_Task description_
Extend the API documentation for the NonSequentialPDFParser class beyond its final line, keeping its format.

_Text_
>> start
Class NonSequentialPDFParser


public class NonSequentialPDFParser extends PDFParser
PDFParser which first reads startxref and xref tables in order to know valid objects and parse only these objects. Thus it is closer to a conforming parser than the sequential reading of PDFParser. This class can be used as a PDFParser replacement. First parse() must be called before page objects can be retrieved, e.g. getPDDocument(). This class is a much enhanced version of QuickParser presented in PDFBOX-1104 by Jeremy Villalobos.
  • Field Details

    • SYSPROP_PARSEMINIMAL

      public static final String SYSPROP_PARSEMINIMAL
      See Also:
    • SYSPROP_EOFLOOKUPRANGE

      public static final String SYSPROP_EOFLOOKUPRANGE
      See Also:
    • DEFAULT_TRAIL_BYTECOUNT

      protected static final int DEFAULT_TRAIL_BYTECOUNT
      See Also:
    • EOF_MARKER

      protected static final char[] EOF_MARKER
      EOF-marker.
    • STARTXREF_MARKER

      protected static final char[] STARTXREF_MARKER
      StartXRef-marker.
    • OBJ_MARKER

      protected static final char[] OBJ_MARKER
      obj-marker.
    • securityHandler

      protected SecurityHandler securityHandler
      The security handler.
    • TMP_FILE_PREFIX

      public static final String TMP_FILE_PREFIX
      See Also:
  • Constructor Details

    • NonSequentialPDFParser

      public NonSequentialPDFParser(String filename) throws IOException
      Constructs parser for given file using memory buffer.
      Parameters:
      filename - the filename of the pdf to be parsed
      Throws:
      IOException - If something went wrong.
    • NonSequentialPDFParser

      public NonSequentialPDFParser(File file, RandomAccess raBuf) throws IOException
      Constructs parser for given file using given buffer for temporary storage.
      Parameters:
      file - the pdf to be parsed
      raBuf - the buffer to be used for parsing
      Throws:
      IOException - If something went wrong.
>> end
_Provided material_
>> start
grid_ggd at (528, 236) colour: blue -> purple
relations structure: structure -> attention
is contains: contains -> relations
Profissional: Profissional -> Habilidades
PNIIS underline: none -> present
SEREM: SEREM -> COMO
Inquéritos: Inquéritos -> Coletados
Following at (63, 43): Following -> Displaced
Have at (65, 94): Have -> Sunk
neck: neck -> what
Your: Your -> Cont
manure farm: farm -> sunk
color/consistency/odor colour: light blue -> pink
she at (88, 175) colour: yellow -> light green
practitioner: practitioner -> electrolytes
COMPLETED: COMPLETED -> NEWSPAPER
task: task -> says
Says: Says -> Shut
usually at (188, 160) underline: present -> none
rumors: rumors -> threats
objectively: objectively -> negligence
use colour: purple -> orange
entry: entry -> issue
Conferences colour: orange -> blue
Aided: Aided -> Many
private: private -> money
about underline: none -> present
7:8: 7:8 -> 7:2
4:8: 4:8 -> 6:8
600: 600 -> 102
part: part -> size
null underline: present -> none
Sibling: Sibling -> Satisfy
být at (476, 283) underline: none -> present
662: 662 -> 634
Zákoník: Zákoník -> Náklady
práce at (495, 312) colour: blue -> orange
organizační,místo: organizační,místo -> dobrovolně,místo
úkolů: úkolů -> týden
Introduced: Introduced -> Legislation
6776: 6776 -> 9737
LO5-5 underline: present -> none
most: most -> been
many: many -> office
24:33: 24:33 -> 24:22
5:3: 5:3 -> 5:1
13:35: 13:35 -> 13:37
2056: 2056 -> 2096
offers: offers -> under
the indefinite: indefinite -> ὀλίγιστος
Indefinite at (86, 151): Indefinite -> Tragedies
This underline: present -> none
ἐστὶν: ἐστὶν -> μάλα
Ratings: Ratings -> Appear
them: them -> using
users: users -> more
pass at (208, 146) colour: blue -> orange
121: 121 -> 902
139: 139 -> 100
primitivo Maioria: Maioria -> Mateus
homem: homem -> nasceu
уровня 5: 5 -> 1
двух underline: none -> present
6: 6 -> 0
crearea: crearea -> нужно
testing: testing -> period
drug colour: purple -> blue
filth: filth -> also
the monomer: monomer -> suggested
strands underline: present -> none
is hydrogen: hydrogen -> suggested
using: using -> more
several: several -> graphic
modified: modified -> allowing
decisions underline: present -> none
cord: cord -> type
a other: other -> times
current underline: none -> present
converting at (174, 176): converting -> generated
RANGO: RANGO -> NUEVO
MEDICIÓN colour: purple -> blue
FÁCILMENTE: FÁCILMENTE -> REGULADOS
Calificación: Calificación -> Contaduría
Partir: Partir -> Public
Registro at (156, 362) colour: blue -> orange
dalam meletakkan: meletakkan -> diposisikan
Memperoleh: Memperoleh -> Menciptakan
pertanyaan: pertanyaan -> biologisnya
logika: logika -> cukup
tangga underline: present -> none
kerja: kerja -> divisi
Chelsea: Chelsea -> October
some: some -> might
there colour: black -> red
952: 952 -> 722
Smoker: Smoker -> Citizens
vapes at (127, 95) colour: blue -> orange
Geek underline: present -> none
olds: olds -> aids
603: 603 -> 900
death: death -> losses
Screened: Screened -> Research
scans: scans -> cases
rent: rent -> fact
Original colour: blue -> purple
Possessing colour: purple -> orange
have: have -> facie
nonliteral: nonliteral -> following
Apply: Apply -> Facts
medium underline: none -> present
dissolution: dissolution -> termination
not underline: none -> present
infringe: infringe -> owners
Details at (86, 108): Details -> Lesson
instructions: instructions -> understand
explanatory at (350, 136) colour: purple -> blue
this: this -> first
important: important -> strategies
>> end
_Result for this exercise_
    • NonSequentialPDFParser

      public NonSequentialPDFParser(File file, RandomAccess raBuf, String decryptionPassword) throws IOException
      Constructs parser for given file using given buffer for temporary storage.
      Parameters:
      file - the pdf to be parsed
      raBuf - the buffer to be used for parsing
      decryptionPassword - password to be used for decryption
      Throws:
      IOException - If something went wrong.
    • NonSequentialPDFParser

      public NonSequentialPDFParser(InputStream input) throws IOException
      Constructor.
      Parameters:
      input - input stream representing the pdf.
      Throws:
      IOException - If something went wrong.
    • NonSequentialPDFParser

      public NonSequentialPDFParser(InputStream input, RandomAccess raBuf, String decryptionPassword) throws IOException
      Constructor.
      Parameters:
      input - input stream representing the pdf.
      raBuf - the buffer to be used for parsing
      decryptionPassword - password to be used for decryption.
      Throws:
      IOException - If something went wrong.
  • Method Details

    • setEOFLookupRange

      public void setEOFLookupRange(int byteCount)
      Sets how many trailing bytes of PDF file are searched for EOF marker and 'startxref' marker. If not set we use default value DEFAULT_TRAIL_BYTECOUNT. <p<We check that new value is at least 16. However for practical use cases this value should not be lower than 1000; even 2000 was found to not be enough in some cases where some trailing garbage like HTML snippets followed the EOF marker.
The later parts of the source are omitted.